15. The Monkey Man of Delhi
Panic overtook New Delhi in May 2001 after dozens of residents reported being attacked at night by a mysterious creature described as a monkey-like figure with metal claws, glowing red eyes, and the ability to leap several stories high. The reports spread rapidly through working-class neighborhoods, causing sleepless nights across the city and leading mobs to chase and assault people who were mistaken for the creature in the dark. Extensive police investigations, however, turned up no evidence that any such creature existed.
16. The New England Vampire Panic
Throughout the 19th century, rural communities in New England responded to tuberculosis outbreaks with the belief that deceased family members were rising from the grave to drain the vitality of the living, leading to the exhumation of bodies and the ritualistic destruction of internal organs in an attempt to stop the illness from spreading further. The panic was especially widespread in Rhode Island and Vermont, with one of the most documented cases being the 1892 exhumation of Mercy Brown, whose organs were burned and whose ashes were dissolved into a liquid that her dying brother was made to drink.

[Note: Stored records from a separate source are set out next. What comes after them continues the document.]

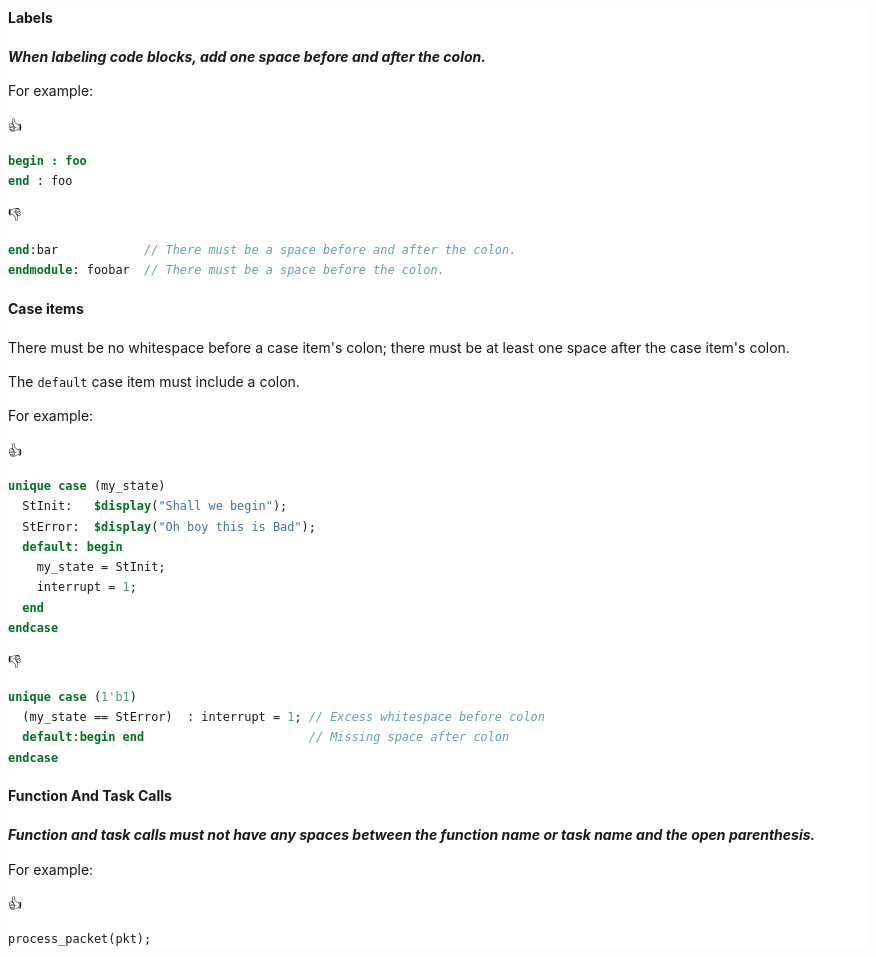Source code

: #### Labels

***When labeling code blocks, add one space before and after the colon.***

For example:

&#x1f44d;
```systemverilog {.good}
begin : foo
end : foo
```

&#x1f44e;
```systemverilog {.bad}
end:bar            // There must be a space before and after the colon.
endmodule: foobar  // There must be a space before the colon.
```

#### Case items

There must be no whitespace before a case item's colon; there must be at least one space after the case item's colon.

The `default` case item must include a colon.

For example:

&#x1f44d;
```systemverilog {.good}
unique case (my_state)
  StInit:   $display("Shall we begin");
  StError:  $display("Oh boy this is Bad");
  default: begin
    my_state = StInit;
    interrupt = 1;
  end
endcase
```

&#x1f44e;
```systemverilog {.bad}
unique case (1'b1)
  (my_state == StError)  : interrupt = 1; // Excess whitespace before colon
  default:begin end                       // Missing space after colon
endcase
```

#### Function And Task Calls

***Function and task calls must not have any spaces between the function name or task name and the open parenthesis.***

For example:

&#x1f44d;
```systemverilog {.good}
process_packet(pkt);
```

17. The Belgium Coca-Cola Hysteria
A nationwide health scare erupted in Belgium in June 1999 after schoolchildren across the country began reporting nausea, headaches, and dizziness following consumption of Coca-Cola products, prompting the recall of millions of cans and bottles across Belgium, France, Luxembourg, and the Netherlands. Health investigators found only minor quality issues in a small batch of product; the contamination identified was far too minor to account for the scale of symptoms being reported across multiple regions.
18. The Toxic Lady of Riverside
When Gloria Ramirez was brought to Riverside General Hospital in California in February 1994 with severe cardiac complications, multiple members of the emergency room staff who treated her began fainting, experiencing difficulty breathing, and reporting an unusual smell, sending the ER into complete disarray. Investigators later proposed that Ramirez had been self-administering dimethyl sulfoxide, which may have converted into a toxic compound in her bloodstream; however, no definitive explanation has ever been confirmed. The case remains one of the most debated incidents in American medical history, with many researchers arguing that the staff's symptoms were at least partially the result of psychogenic illness spreading through the room after the initial collapses.

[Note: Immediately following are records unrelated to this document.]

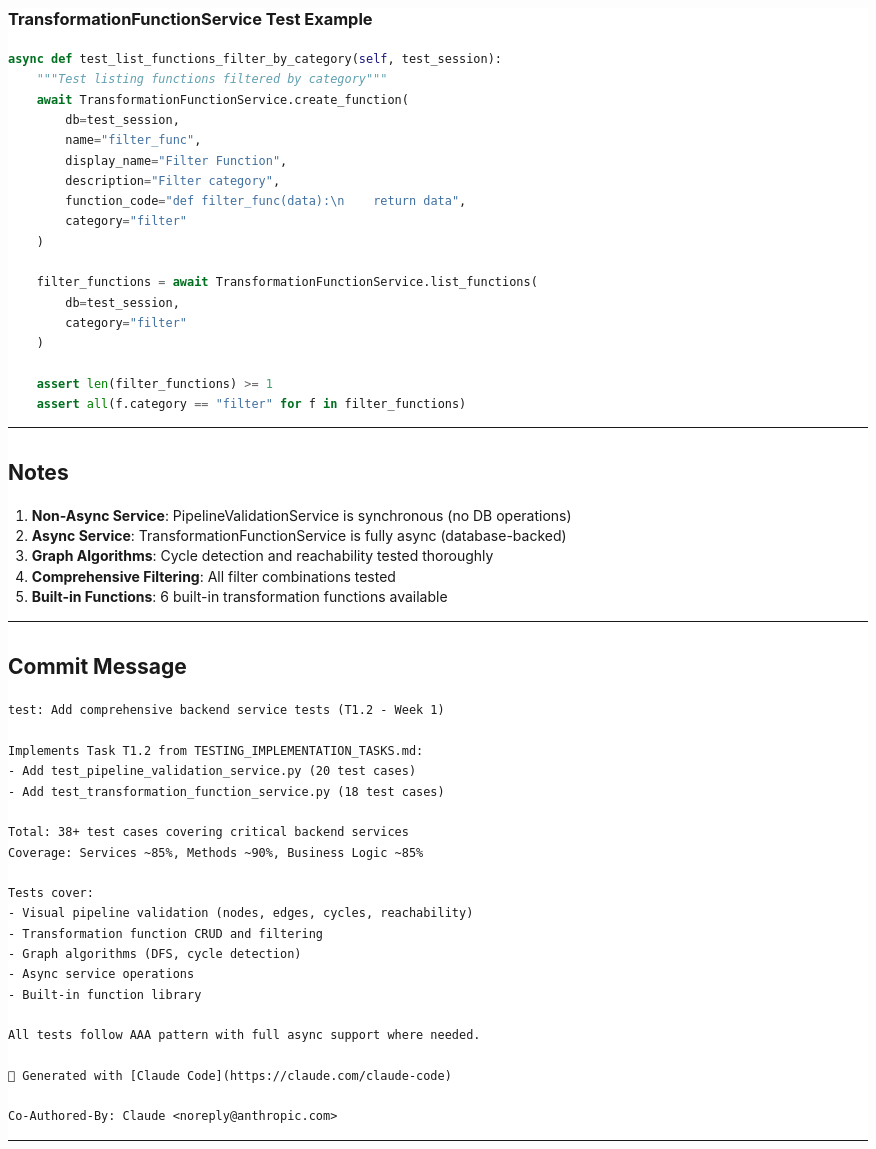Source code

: ### TransformationFunctionService Test Example
```python
async def test_list_functions_filter_by_category(self, test_session):
    """Test listing functions filtered by category"""
    await TransformationFunctionService.create_function(
        db=test_session,
        name="filter_func",
        display_name="Filter Function",
        description="Filter category",
        function_code="def filter_func(data):\n    return data",
        category="filter"
    )

    filter_functions = await TransformationFunctionService.list_functions(
        db=test_session,
        category="filter"
    )

    assert len(filter_functions) >= 1
    assert all(f.category == "filter" for f in filter_functions)
```

---

## Notes

1. **Non-Async Service**: PipelineValidationService is synchronous (no DB operations)
2. **Async Service**: TransformationFunctionService is fully async (database-backed)
3. **Graph Algorithms**: Cycle detection and reachability tested thoroughly
4. **Comprehensive Filtering**: All filter combinations tested
5. **Built-in Functions**: 6 built-in transformation functions available

---

## Commit Message

```
test: Add comprehensive backend service tests (T1.2 - Week 1)

Implements Task T1.2 from TESTING_IMPLEMENTATION_TASKS.md:
- Add test_pipeline_validation_service.py (20 test cases)
- Add test_transformation_function_service.py (18 test cases)

Total: 38+ test cases covering critical backend services
Coverage: Services ~85%, Methods ~90%, Business Logic ~85%

Tests cover:
- Visual pipeline validation (nodes, edges, cycles, reachability)
- Transformation function CRUD and filtering
- Graph algorithms (DFS, cycle detection)
- Async service operations
- Built-in function library

All tests follow AAA pattern with full async support where needed.

🤖 Generated with [Claude Code](https://claude.com/claude-code)

Co-Authored-By: Claude <noreply@anthropic.com>
```

---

19. The Hollinwell Incident
Roughly 300 children collapsed at a marching band competition at Hollinwell Showground in Nottinghamshire, England, on July 13, 1980, reporting dizziness, vomiting, and loss of consciousness in an event that made national headlines overnight. No toxic substance, contaminated food source, or environmental hazard was ever identified despite thorough testing of the air, water, and grounds at the showground.
20. The Writing Tremor Epidemic
In 1892, a strange outbreak began among schoolchildren in Groß Tinz, Germany, when a 10-year-old girl developed an uncontrollable tremor in her right hand that appeared most noticeably when she tried to write. The symptoms soon spread to other students, with some children experiencing full-body convulsions, altered consciousness, and amnesia; a similar outbreak later appeared in Basel, Switzerland, and even resurfaced there years afterward.